Sberbank: Łupki zagrażają Gazpromowi
Poniedziałek, 28 maja 2012 (20:08)
Łupkowa rewolucja w Ameryce naruszy interesy potentata gazowego w Europie, Gazpromu - prognozują analitycy rosyjskiego banku. Rozwój wydobycia złóż łupkowych w USA oznacza dla Gazpromu utratę części europejskiego rynku i obniżkę ceny gazu w perspektywie 4 lat - taki scenariusz przedstawili analitycy Sberbanku, jednej z największych instytucji finansowych Rosji.
Główny ekonomista banku Ksenia Judajewa w najnowszym raporcie cytowanym przez rosyjskie media przekonuje, że ze względu na szybki wzrost wydobycia złóż łupkowych Stany Zjednoczone uruchomią eksport LNG (gazu skroplonego) i zaleją rynek.

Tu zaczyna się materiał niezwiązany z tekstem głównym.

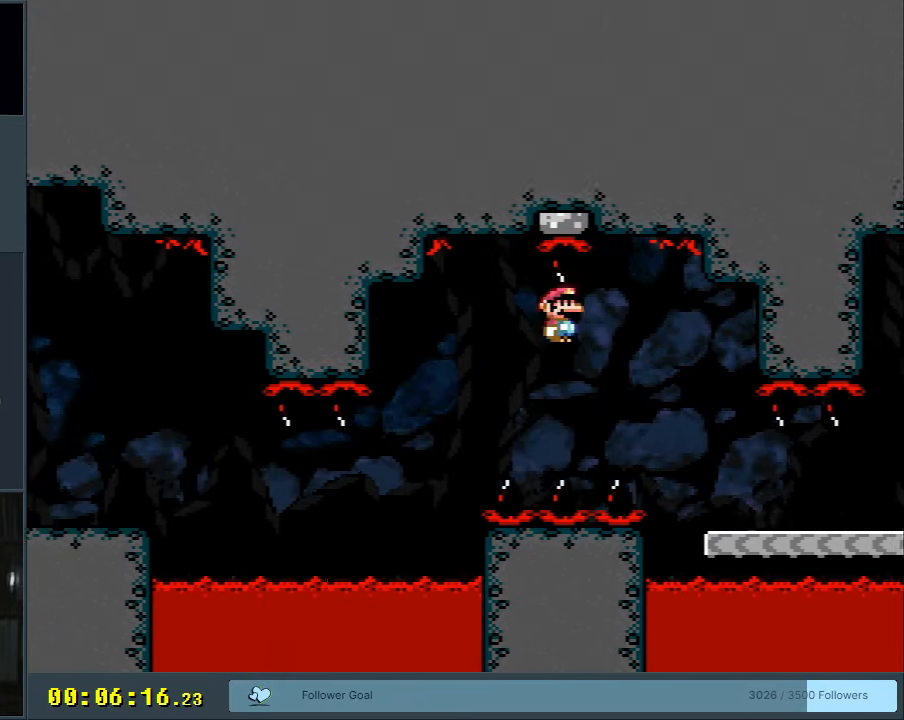
{"buttons": ["X", "DPAD_RIGHT"], "events": [[33, "A", "down"], [400, "A", "up"]]}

W efekcie kraje europejskie nie będą potrzebowały już tak dużo drogiego paliwa z Rosji. Według raportu ceny mogą spaść nawet o 50 procent.
Obecnie gaz na rynku Stanów Zjednoczonych jest wyjątkowo tani - ok. 95 dolarów za 1000 m sześciennych. Natomiast na granicy z Niemcami za 1000 m sześc. gazu rosyjskiego - według danych Index Mundi - trzeba było zapłacić w kwietniu średnio ponad 450 dolarów. Analitycy przewidują, że nawet jeśli cena na amerykańskim rynku podwoi się, to i tak gaz wyeksportowany statkami do Europy w postaci LNG będzie tańszy od paliwa z Rosji oferowanego przez Gazprom w kontraktach długoterminowych (jeśli obecne notowania ropy się utrzymają).
Tym bardziej że w Ameryce Północnej powstanie odpowiednia infrastruktura, umożliwiająca eksport surowca. Znane są bowiem plany budowy co najmniej 10 terminali do skraplania gazu, z których pierwsze będą gotowe ok. 2015 roku.
Z raportu Sberbanku wynika, że Gazprom nie będzie mógł konkurować z gazem łupkowym, przekonując, że ma wysokie koszty wydobycia. Zatem - uważają analitycy - choć obecnie koncern ma 27-procentowy udział w dostawach paliwa dla państw unijnych, grozi mu utrata znaczącej części europejskiego rynku, i to perspektywie do 2016 roku.
Rosyjski gigant nie będzie bowiem w stanie utrzymać wysokich cen swojego surowca, sztywno powiązanych z rynkiem naftowym. Według raportu, wzrost rynku LNG, a zatem i dalsze zwiększenie możliwości dostaw krótkoterminowych oraz spadek cen w transakcjach spotowych doprowadzi do tego, że klienci Gazpromu będą bardziej naciskać na niego i domagać się obniżki cen kontraktowych. Tym bardziej że już w ostatnich dwóch latach gaz w transakcjach spotowych można było kupić na europejskim rynku znacznie taniej od rosyjskiego.
Skorzystało z tej możliwości wiele firm w Europie, także Polskie Górnictwo Naftowe i Gazownictwo (PGNiG). To właśnie różnica między cenami gazu zakontraktowanego w Gazpromie a rynkową spowodowały, że rosyjski potentat zdecydował się udzielić rabatów niektórym ze swoich najważniejszych odbiorców. A ci, którzy bezskutecznie o nie zabiegali, wystąpili do międzynarodowego arbitrażu, wśród nich także PGNiG.
Dla rosyjskiego koncernu obniżka ceny gazu, choćby o jednego dolara na każdym tysiącu metrów sześciennych wyeksportowanym do Europy, oznacza spadek wpływów o ponad 150 mln dolarów w skali roku. W zeszłym roku Gazprom sprzedał do Europy 150 mld m sześc. gazu, w obecnym planuje nawet o 10 mld m sześc. więcej.
Eksperci Sberbanku przypomnieli, że osłabienie pozycji Gazpromu na europejskim rynku za 4 lata odbić się może na całej rosyjskiej gospodarce. Zwłaszcza gdy chodzi o przychody do budżetu Federacji, dla którego głównym źródłem są właśnie wpływy z eksportu surowców - szczególnie ropy i gazu.